Digitalisierung passiert (bzw. muss passieren) also auf mehreren Ebenen, die sich gegenseitig bedingen, beeinflussen und auch entwickeln:

  1. Digitalisierung von Prozessen
    Dieses Digitalisierungsfeld ist keineswegs neu und wird seit dem Einsatz von Computern und Software in Unternehmen kontinuierlich weiter entwickelt. Der treibende Faktor sind hier Effizienzgewinne und Produktivitätssteigerungen. Spätestens seit dem Internet als übergreifendem Netz werden hier zunehmend auch Unternehmensgrenzen überschritten.
  2. Digitalisierung von Produkten/Leistungen
    Eigentliche alle komplexeren physischen Produkte sind heute bereits in irgendeiner Form softwarebasiert (Kaffeeautomaten, Autos), rein digitale Produkte wie Video-on-demand oder Software per Definition ohnehin.

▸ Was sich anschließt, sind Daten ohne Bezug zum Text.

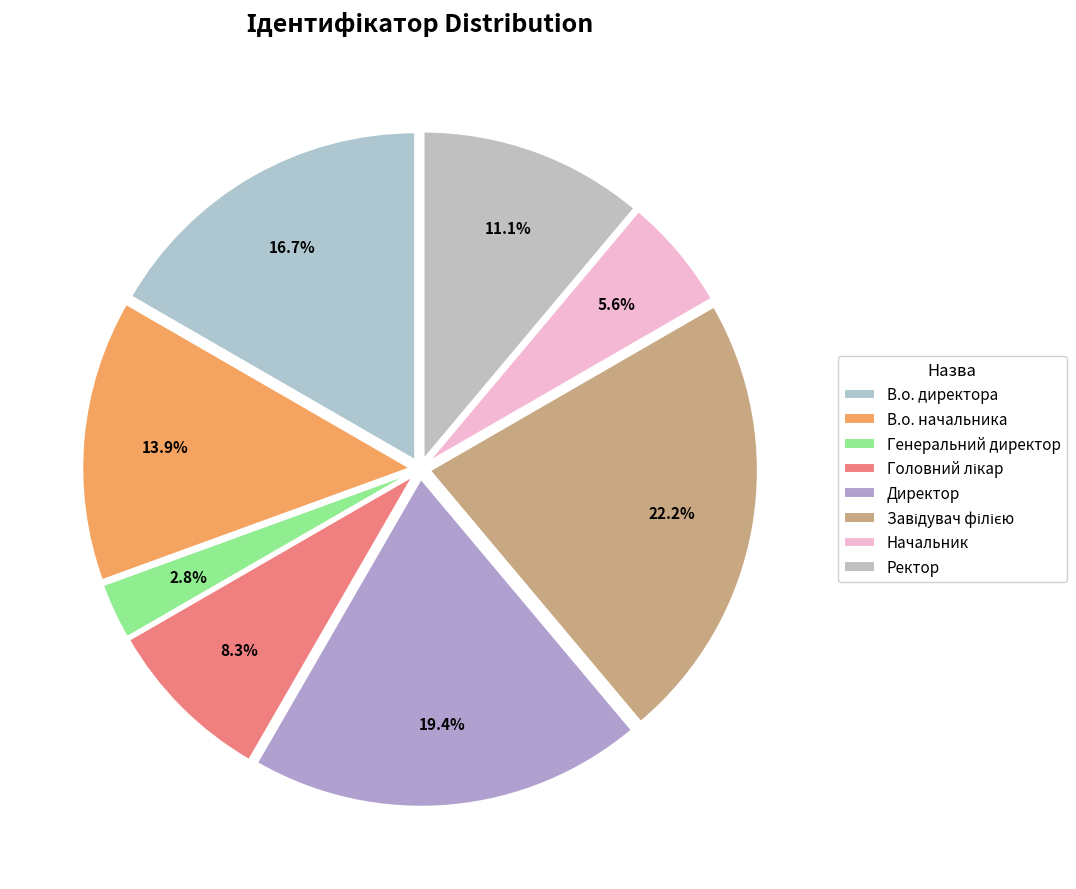

What is the change in value from Завідувач філією to Ректор?

-4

Dieser Trend wird weiter voranschreiten, in dem etwa die physische Basis eines Produktes sehr generisch gehalten wird und die eigentliche Funktionalität (oder ein gewisser Mehrwert gegen einen Aufpreis) über Software implementiert wird. (In einem Tesla lassen sich der Autopilot oder “zusätzliche PS” bereits heute per Software-Update nachrüsten.)
  3. Digitalisierung von Geschäftsmodellen
    Hier verbirgt sich ein besonders radikaler Wandel: Unternehmen verkaufen nicht mehr Produkte oder Dienstleistungen, sondern Lösungen und Services. Das lässt sich gut am Beispiel von Car-Sharing (in all seinen Ausprägungen) zeigen: der Nutzer besitzt kein Auto mehr, sondern mietet es für die Zeit, die er es wirklich benötigt. Um Inspektionen, Reparaturen, Reinigung, TÜV, Betankung usw. muss er sich keine Gedanken machen.
    Er kauft also den reinen Nutzen: Mobilität.
    Weiterhin sind hier Plattform-Modelle zu nennen, die Nachfrage und Angebot mehr oder weniger intelligent und nutzenstiftend zusammenbringen und über Provisionen oder Zusatzleistungen Gewinne erzielen. Beispiele sind hier die App Stores, aber auch der Amazon MarktplatzGoogle und Facebook.
  4. Digitalisierung der Arbeitswelt
    All das kann nicht ohne einen Wandel der Arbeitswelt passieren, und auch das ist bereits beobachtbar, besonders natürlich in den treibenden Branchen wie Software-Entwicklung, Internet-Agenturen und „irgendwas mit Medien“.
    Aber mittlerweile ziehen auch etablierte Unternehmen nach und merken, dass die bisher etablierten Arbeitsstrukturen und -Modelle einerseits an den Widerstand und die Bedürfnisse der neuen Arbeitnehmergeneration stossen („Generation Y“) und andererseits den Anforderungen an eine immer komplexere, vernetztere, unsichere und mehrdeutige unternehmerische Realität (VUCA) nicht mehr gerecht werden.
    Hier entstehen derzeit Konzepte und Ideen wie New Work und radikal geänderte (aber nicht unbedingt neue) Unternehmensformen wie selbstorganisierte Unternehmen und holokratische Strukturen. All das bietet gleichzeitig die Chance einer humaneren und sinnstiftenden Arbeitswelt für alle beteiligten Akteure.
  5. Digitalisierung der Gesellschaft
    Weiterhin muss sicherlich ein sozial-psychologischer Aspekt der Digitalisierung angeführt werden: der Digitalisierungs-Begriff ist nebulös, potentiell angstbesetzt und für den Einzelnen in seinen Auswirkungen kaum absehbar.
    Die gesellschaftlichen Auswirkungen werden von positiven Aspekten wie nie da gewesenen Möglichkeiten zur globalen Partizipation, der (Selbst-)Verwirklichung und individuellen Lebensmodellen reichen bis hin zur drastisch verstärkten Existenzangst durch drohenden Jobverlust sowie negative Auswirkungen auf die eigene physische und psychische Gesundheit durch Arbeitsverdichtung, stetigen Wandel und andauernde Erreichbarkeit.
    Digitalisierung mag zudem zu mehr Eigenverantwortung und einem neuen Selbstbewusstsein führen: Menschen informieren sich (was von Fachleuten nicht immer gerne gesehen wird) immer stärker selbst über Krankheiten und andere, persönlich relevante Sachverhalte. Die persönlichen Probleme “gehören mir” — gewünscht wird keine bevormundende Expertenberatung mehr, sondern eher Begleitung und Anleitung zur Selbsthilfe. Insofern ist hier auch ein demokratisierender und “ermöglichender” Aspekt enthalten.

“Digitalisierung” ist also sehr vielschichtig und eröffnet für alle Akteure und die gesamte Gesellschaft vielfältige Handlungsfelder. Da diese stark aneinander gekoppelt sind und sich gegenseitig in komplexer Weise beeinflussen, sind die Auswirkungen der Digitalisierung heute noch kaum oder nur in Ansätzen absehbar.